New Zealand’s central bank has raised interest rates for the first time in 7 years in an attempt to contain rising inflation.
The Reserve Bank of New Zealand (RBNZ) raised its cash rate by a quarter of a percentage point to 0.5 percent.
Economists had anticipated the surge last month but the bank held off due to an outbreak of the Covid-19 Delta variant.
New Zealand is one of the first developed economies to reverse rate cuts put in place during the pandemic.
The RBNZ also said it plans to remove more stimulus measures as the economy continues to recover.
“The Committee noted that further removal of monetary policy stimulus is probable over time, with future moves depending on the medium-term outlook for inflation and employment,” the RBNZ said.
New Zealand has rebounded rapidly from a recession last year, partly because it managed to curb the coronavirus and was able to begin to reopen its economy before other countries.

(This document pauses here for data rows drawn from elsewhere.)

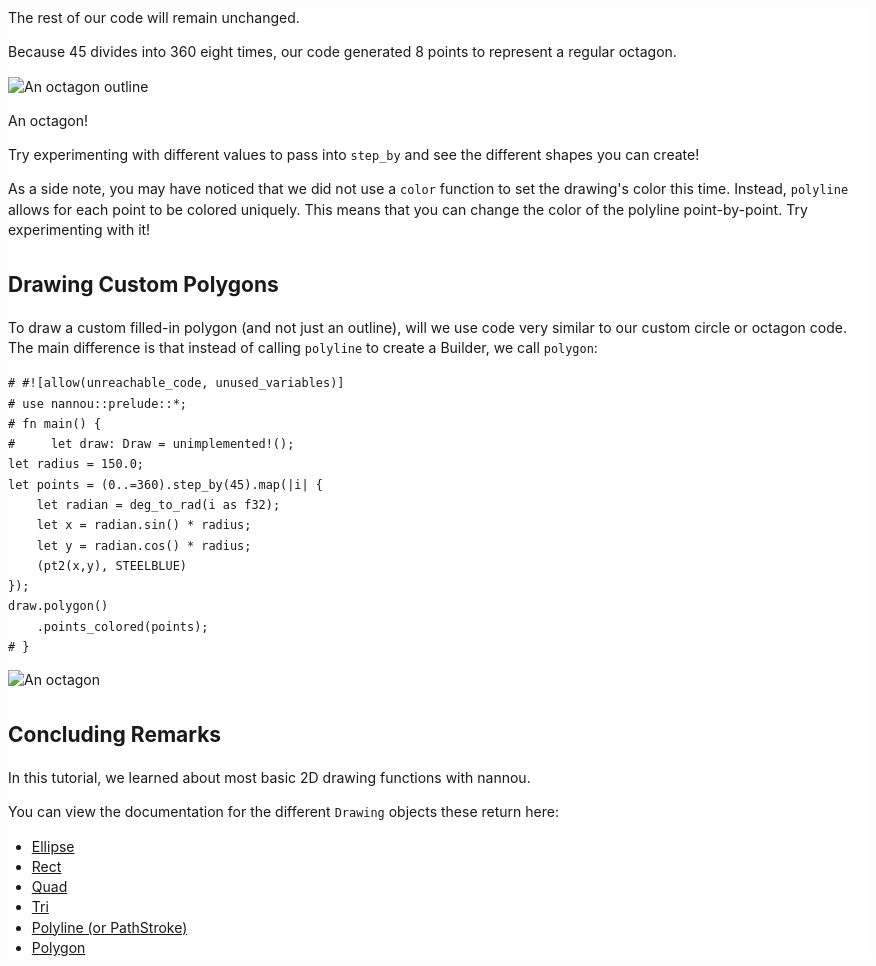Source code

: The rest of our code will remain unchanged.

Because 45 divides into 360 eight times, our code generated 8 points to represent a regular octagon.

![An octagon outline](./images/2d-complete-octogon-outline.png)

An octagon!

Try experimenting with different values to pass into `step_by` and see the
different shapes you can create!

As a side note, you may have noticed that we did not use a `color` function to
set the drawing's color this time. Instead, `polyline` allows for each point to
be colored uniquely. This means that you can change the color of the polyline
point-by-point. Try experimenting with it!

## Drawing Custom Polygons

To draw a custom filled-in polygon (and not just an outline), will we use code
very similar to our custom circle or octagon code. The main difference is that
instead of calling `polyline` to create a Builder, we call `polygon`:

```rust,no_run
# #![allow(unreachable_code, unused_variables)]
# use nannou::prelude::*;
# fn main() {
#     let draw: Draw = unimplemented!();
let radius = 150.0;
let points = (0..=360).step_by(45).map(|i| {
    let radian = deg_to_rad(i as f32);
    let x = radian.sin() * radius;
    let y = radian.cos() * radius;
    (pt2(x,y), STEELBLUE)
});
draw.polygon()
    .points_colored(points);
# }
```

![An octagon](./images/2d-custom-octogon-polygon.png)

## Concluding Remarks

In this tutorial, we learned about most basic 2D drawing functions with nannou.

You can view the documentation for the different `Drawing` objects these return
here:

* [Ellipse](https://docs.rs/nannou/latest/nannou/draw/primitive/ellipse/struct.Ellipse.html)
* [Rect](https://docs.rs/nannou/latest/nannou/draw/primitive/rect/struct.Rect.html)
* [Quad](https://docs.rs/nannou/latest/nannou/draw/primitive/quad/struct.Quad.html)
* [Tri](https://docs.rs/nannou/latest/nannou/draw/primitive/tri/struct.Tri.html)
* [Polyline (or PathStroke)](https://docs.rs/nannou/latest/nannou/draw/primitive/path/type.PathStroke.html)
* [Polygon](https://docs.rs/nannou/latest/nannou/draw/primitive/polygon/struct.Polygon.html)

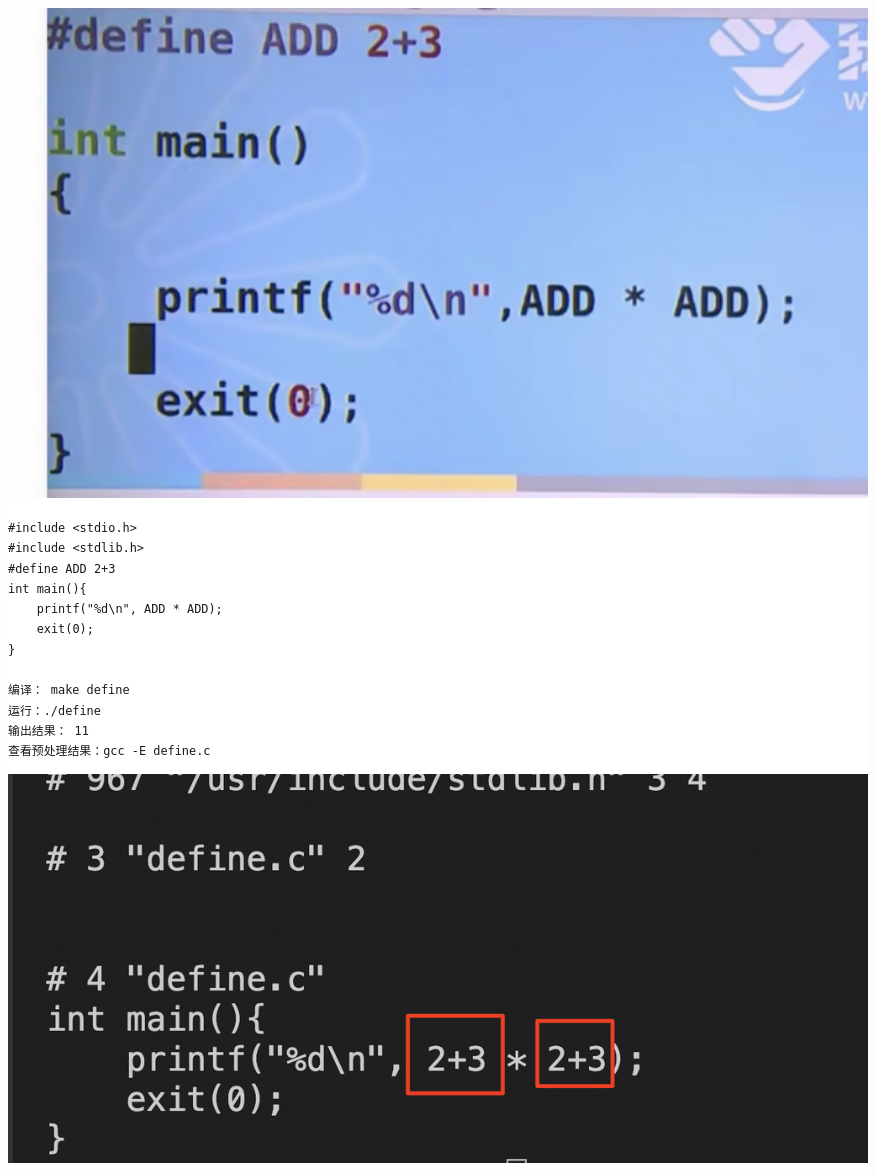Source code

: ![image-20230518083019988](note.assets/image-20230518083019988.png)

```
#include <stdio.h>
#include <stdlib.h>
#define ADD 2+3
int main(){
    printf("%d\n", ADD * ADD);
    exit(0);
}

编译： make define
运行：./define 
输出结果： 11
查看预处理结果：gcc -E define.c 
```

![image-20230518133343547](note.assets/image-20230518133343547.png)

The RBNZ last raised the cost of borrowing at its July 2014 interest rate setting meeting.
It had cut its main interest to a record low of 0.25 percent in March last year to help support the economy against the impact of the coronavirus pandemic.
Central banks, governments and international financial bodies had slashed interest rates and pumped trillions of dollars into the global economy last year to help protect it from the effects of countries going into lockdowns and closing their borders.